According to the U.S. Census, there were over 300 million insured individuals in 2019. HEDIS metrics rely on data collected from all areas of a health plan from claims to provider information. Without proper data management, HEDIS metrics can easily be skewed or completely incorrect. If HEDIS information isn’t properly managed, payers can suffer financial penalties or, in some cases, even be forced to shut down for continuous violations. Here are a few key areas where proper data management can improve HEDIS scores:
- Data Integration – Consolidating data sources will reduce complexity and make it easier to collect and connect the necessary data for HEDIS metrics.
- Data Centralization – Delivering a single source of truth supports data governance and master data management.
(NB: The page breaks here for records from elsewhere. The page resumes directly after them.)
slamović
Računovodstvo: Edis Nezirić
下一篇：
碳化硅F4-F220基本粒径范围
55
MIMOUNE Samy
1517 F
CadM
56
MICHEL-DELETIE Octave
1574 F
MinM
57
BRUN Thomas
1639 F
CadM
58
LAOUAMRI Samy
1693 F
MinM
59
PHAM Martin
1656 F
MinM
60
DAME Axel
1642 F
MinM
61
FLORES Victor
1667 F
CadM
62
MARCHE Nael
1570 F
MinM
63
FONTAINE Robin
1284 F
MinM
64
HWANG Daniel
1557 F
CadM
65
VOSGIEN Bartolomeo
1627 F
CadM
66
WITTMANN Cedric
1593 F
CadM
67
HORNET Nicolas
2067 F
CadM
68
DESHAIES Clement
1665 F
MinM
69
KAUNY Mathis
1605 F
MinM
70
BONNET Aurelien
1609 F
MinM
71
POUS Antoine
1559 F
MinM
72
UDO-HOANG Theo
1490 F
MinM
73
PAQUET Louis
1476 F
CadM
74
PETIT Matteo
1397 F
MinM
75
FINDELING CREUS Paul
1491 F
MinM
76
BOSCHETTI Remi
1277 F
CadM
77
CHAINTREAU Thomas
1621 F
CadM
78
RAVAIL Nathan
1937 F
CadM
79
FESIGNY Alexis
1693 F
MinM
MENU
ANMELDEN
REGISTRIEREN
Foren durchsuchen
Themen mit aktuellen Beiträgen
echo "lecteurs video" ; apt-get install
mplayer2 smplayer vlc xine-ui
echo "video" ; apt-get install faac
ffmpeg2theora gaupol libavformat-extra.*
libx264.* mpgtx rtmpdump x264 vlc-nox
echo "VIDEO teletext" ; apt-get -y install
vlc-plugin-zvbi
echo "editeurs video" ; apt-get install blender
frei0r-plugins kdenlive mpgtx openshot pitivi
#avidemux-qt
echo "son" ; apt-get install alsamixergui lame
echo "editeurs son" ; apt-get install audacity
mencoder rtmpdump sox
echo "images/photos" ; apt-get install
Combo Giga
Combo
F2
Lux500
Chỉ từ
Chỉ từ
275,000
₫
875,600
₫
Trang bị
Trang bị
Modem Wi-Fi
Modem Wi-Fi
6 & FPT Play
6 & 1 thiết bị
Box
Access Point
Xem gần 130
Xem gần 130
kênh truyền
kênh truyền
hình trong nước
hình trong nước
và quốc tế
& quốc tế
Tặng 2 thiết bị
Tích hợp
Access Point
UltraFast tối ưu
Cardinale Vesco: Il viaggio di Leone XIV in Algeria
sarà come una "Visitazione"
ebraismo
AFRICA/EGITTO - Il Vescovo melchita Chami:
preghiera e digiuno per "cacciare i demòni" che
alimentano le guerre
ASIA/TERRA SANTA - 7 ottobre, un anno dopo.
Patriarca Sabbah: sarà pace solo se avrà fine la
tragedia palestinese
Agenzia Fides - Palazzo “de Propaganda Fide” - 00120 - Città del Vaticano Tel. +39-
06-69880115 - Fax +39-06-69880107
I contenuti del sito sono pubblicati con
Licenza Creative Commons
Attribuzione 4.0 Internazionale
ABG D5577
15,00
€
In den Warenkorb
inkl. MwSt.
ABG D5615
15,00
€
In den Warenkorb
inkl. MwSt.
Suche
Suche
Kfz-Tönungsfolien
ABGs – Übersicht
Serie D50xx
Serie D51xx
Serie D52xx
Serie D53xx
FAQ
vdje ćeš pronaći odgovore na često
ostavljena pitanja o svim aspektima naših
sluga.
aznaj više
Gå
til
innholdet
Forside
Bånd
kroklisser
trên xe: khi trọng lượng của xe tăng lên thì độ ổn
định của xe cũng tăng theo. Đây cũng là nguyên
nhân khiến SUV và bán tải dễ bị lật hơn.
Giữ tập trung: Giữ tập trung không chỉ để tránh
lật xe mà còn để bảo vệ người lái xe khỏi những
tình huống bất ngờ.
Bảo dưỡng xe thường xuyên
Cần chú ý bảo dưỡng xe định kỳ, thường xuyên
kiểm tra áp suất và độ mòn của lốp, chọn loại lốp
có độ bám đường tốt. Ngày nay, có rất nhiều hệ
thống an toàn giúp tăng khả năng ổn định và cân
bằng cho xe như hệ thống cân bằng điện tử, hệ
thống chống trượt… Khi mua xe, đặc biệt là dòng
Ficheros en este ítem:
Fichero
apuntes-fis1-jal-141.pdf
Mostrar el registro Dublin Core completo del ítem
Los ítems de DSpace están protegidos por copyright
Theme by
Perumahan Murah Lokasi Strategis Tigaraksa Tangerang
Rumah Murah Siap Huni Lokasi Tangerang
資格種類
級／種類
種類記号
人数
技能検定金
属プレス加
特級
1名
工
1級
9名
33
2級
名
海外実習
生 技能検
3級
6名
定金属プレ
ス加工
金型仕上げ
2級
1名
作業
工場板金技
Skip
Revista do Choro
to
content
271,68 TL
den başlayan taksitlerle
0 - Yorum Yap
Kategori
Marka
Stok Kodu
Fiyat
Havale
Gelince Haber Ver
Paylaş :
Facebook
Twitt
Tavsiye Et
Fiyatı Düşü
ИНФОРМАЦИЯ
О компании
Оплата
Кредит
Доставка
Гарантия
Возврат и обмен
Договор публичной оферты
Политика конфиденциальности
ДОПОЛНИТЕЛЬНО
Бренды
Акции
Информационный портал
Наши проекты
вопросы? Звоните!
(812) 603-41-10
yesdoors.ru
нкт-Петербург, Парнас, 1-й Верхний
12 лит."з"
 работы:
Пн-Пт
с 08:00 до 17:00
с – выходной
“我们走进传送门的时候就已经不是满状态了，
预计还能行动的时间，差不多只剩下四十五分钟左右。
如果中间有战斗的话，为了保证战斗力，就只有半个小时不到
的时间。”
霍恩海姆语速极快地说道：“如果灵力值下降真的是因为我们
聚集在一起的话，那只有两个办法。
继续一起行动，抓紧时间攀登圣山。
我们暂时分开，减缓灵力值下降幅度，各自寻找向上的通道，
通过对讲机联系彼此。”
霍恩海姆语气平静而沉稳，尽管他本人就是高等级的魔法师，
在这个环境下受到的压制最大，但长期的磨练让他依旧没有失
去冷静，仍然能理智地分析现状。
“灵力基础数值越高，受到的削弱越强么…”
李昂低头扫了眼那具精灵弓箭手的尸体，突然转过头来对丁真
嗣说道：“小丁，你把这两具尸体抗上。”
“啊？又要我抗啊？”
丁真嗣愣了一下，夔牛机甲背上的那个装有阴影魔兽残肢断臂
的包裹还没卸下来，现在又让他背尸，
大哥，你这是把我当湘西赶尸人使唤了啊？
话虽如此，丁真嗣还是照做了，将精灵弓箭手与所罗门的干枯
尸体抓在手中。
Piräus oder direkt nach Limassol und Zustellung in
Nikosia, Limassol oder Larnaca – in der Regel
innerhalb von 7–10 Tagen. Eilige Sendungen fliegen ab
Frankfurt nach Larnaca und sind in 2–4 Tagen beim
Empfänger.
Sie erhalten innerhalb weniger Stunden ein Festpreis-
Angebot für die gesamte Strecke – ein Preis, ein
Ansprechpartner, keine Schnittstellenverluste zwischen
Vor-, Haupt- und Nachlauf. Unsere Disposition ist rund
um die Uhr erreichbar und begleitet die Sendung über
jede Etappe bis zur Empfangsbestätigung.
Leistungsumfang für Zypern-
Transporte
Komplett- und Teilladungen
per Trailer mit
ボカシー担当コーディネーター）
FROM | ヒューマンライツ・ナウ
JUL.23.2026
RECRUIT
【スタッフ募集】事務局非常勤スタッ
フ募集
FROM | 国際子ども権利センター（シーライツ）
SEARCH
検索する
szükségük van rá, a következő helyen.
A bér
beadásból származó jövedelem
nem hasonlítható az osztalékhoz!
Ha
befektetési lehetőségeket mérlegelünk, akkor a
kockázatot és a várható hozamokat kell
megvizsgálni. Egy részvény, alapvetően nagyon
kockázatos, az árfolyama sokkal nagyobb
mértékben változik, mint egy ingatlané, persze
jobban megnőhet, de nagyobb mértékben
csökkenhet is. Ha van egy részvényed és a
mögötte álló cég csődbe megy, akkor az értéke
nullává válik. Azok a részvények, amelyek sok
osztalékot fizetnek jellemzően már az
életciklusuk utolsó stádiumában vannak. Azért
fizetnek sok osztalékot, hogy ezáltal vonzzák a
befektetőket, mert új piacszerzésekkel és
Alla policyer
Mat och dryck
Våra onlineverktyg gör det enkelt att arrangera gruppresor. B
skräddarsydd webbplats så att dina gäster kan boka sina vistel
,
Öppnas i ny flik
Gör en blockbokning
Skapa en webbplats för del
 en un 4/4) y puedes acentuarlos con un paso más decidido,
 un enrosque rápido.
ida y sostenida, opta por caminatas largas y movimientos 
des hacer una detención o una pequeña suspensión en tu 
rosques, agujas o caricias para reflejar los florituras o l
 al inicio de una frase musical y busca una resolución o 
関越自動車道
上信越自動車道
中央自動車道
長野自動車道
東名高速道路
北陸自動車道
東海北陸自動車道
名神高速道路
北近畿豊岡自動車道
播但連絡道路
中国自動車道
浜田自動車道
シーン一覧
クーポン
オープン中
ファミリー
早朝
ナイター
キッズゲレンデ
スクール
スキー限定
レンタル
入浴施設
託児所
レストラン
Additionally, health plans can be confident in the data they are using to calculate HEDIS scores, and annual HEDIS audits will run smoothly if all data is centralized, and transformations are clearly defined.
- Data Modernization – Migrating from legacy to a modern cloud-based platforms can support the increased size of data seen in a growing organization and also accommodate the complex algorithms that HEDIS metrics are based on.
- Analytics tools – Adopting proper business intelligence (BI) tools to securely share and develop data reports and dashboards can encourage targeted analytics to identify underlying causes of gaps in care.
At Data Ideology we have supported several payer organizations with their Healthcare Effectiveness Data and Information Set (HEDIS) initiatives by utilizing these very same data practices. Our unique experience in this area, combined with our methodologies, have yielded consistent positive outcomes for these organizations. By creating a custom framework that optimizes an organization’s data life cycle we, in turn, help payers maximizing HEDIS evaluations and CMS star ratings and, more importantly, enhance customer satisfaction.